Genre: Historical Fiction* YA* Historical Mystery* Romance
“Jo Montfort is beautiful and rich, and soon—like all the girls in her class—she’ll graduate from finishing school and be married off to a wealthy bachelor. Which is the last thing she wants. Jo secretly dreams of becoming a writer—a newspaper reporter like the trailblazing Nellie Bly.
Wild aspirations aside, Jo’s life seems perfect until tragedy strikes: her father is found dead. Charles Montfort accidentally shot himself while cleaning his revolver. One of New York City’s wealthiest men, he owned a newspaper and was partner in a massive shipping firm, and Jo knows he was far too smart to clean a loaded gun.
The more Jo uncovers about her father’s death, the more her suspicions grow. There are too many secrets. And they all seem to be buried in plain sight. Then she meets Eddie—a young, brash, infuriatingly handsome reporter at her father’s newspaper—and it becomes all too clear how much she stands to lose if she keeps searching for the truth. Only now it might be too late to stop.
The past never stays buried forever. Life is dirtier than Jo Montfort could ever have imagined, and the truth is the dirtiest part of all.”
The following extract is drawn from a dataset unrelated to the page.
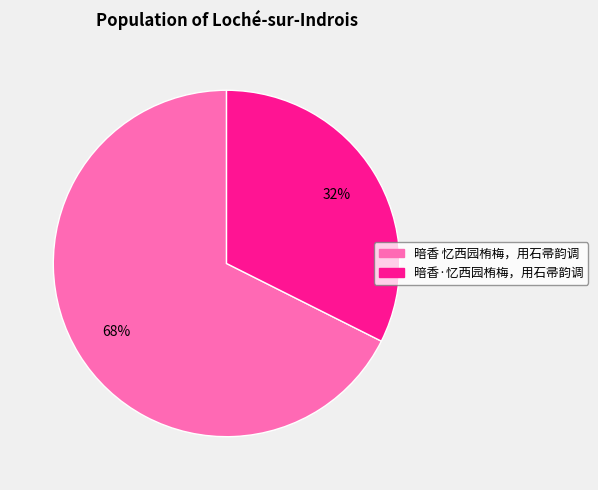

To the nearest percent, what is the average slice percentage?

50%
This book was a whirlwind of events and I loved every minute of it! So let me set the scene for you: you’re in New York during the late 19th century –and if you’re a male, you have most of the benefits…but if you’re a female, you’re required to look pretty and stay quiet. You’re born in a wealthy family with everything at your fingertips…everything but the only thing you desire: freedom.
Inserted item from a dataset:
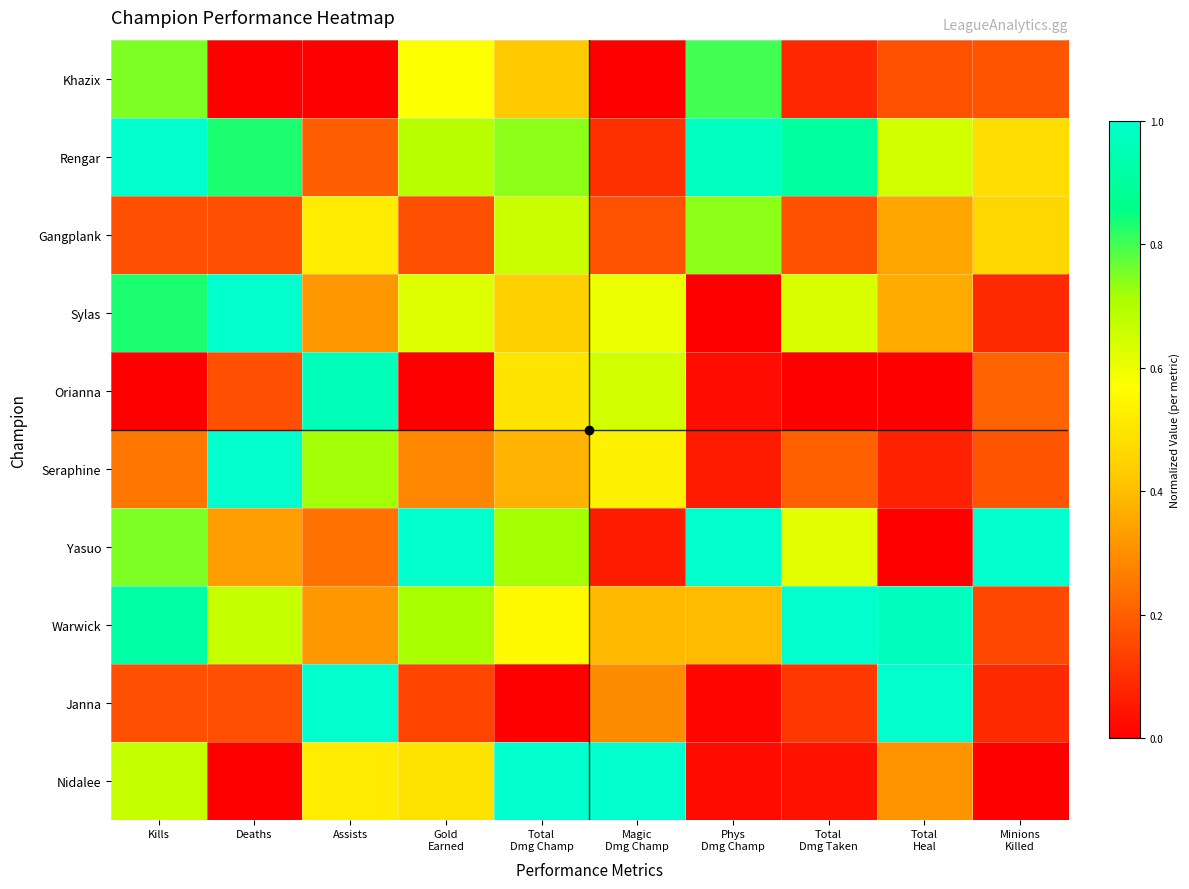

List the series in order of their peak value, highest first.

Rengar, Sylas, Seraphine, Yasuo, Warwick, Janna, Nidalee, Orianna, Khazix, Gangplank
That is where we meet our MC, Jo Montfort, in the beginning of the story. Jo has it all, the beauty, the brains, the money, everything but her freedom to become a writer. Then out of nowhere, her beloved father ends up dead and his death was declared an “accident”. But that doesn’t make any sense to Jo so she decides to pursue her father’s death until she discovers the truth. From there, Jo goes from sneaking into someone’s house to digging up a grave to get the answers she so desperately desires.
Guys, this book was fantastic. This is why I love historical fiction so much! I love how the mystery was written because it wasn’t too much of anything. It had the right amount of cleverness, secrecy, romance, and mystery. Donnelly’s writing was really incredible in the sense of how she pieced the different and intricate events of the mystery to actually make sense. I wasn’t confused on who was what and who did what; it just instantly pulled me in and I wanted to know what happened next. Also, the way she described the setting really transported me there. It was so vividly detailed and it captured the style of the era very well.
Feminism was a major theme of this book. As the MC, Jo wanted to break away from society’s constricting rules and live her own life without worrying about being criticized. And given that this book is roughly set in the 1890s, it makes sense. Women were supposed to be delicate little creatures that shouldn’t be doing hard labor or hear vulgar comments or go get themselves an education or marry the person they want or better yet, “have opinions”. Should I say more? You’ve been warned people!
My favorite part of this book was Jo as the main character:
“We who have means and a voice must use them to help those who have neither. Yet how can we help them if we don’t even know about them? And how can we know about them if no one writes about them? Is it so wrong to want to know things?”
She was a headstrong, clever, determined, brave character who I was rooting for the whole time. It was refreshing to see a heroine who wasn’t a damsel in distress in need of a male rescuing her. Especially in this scene:
“Sir, no amount of money, no matter how vast, could induce me to stroll, perambulate, promenade, or engage in any form of locomotion with you whatsoever. Good evening.”
Ahh, and how could I forget the other characters! I love Eddie so much. I don’t even know what to say about him besides how much I loved everything about him. I was always looking forward to the scenes he was in. And I completely adored Jo and Eddie’s relationship! There was an insta-connection, please don’t mistake that for insta-love because that certainly wasn’t the case here. The romance slowly but gradually developed and the result was swoon-worthy. This ship is going down as one my favorite ships ever tbh. Fay and Oscar also added to the story even more because they both brought something to the table; Oscar was the brains and he had a nerdy/quirky personality while Fay was a genuine gal at heart who became Jo’s true friend.
Pertaining to the cover, I feel like it misleads the context of this story a little. Only because the last place you would think this story took place was in New York during the late 19th century. But oh well.
And the ending was the icing on this beautifully done cake. I NEED a squeal though. I MUST find out what happens to Jo, Eddie and the gang!.. And I would totally recommend fosho.
What are your thoughts? Would you give this book a chance?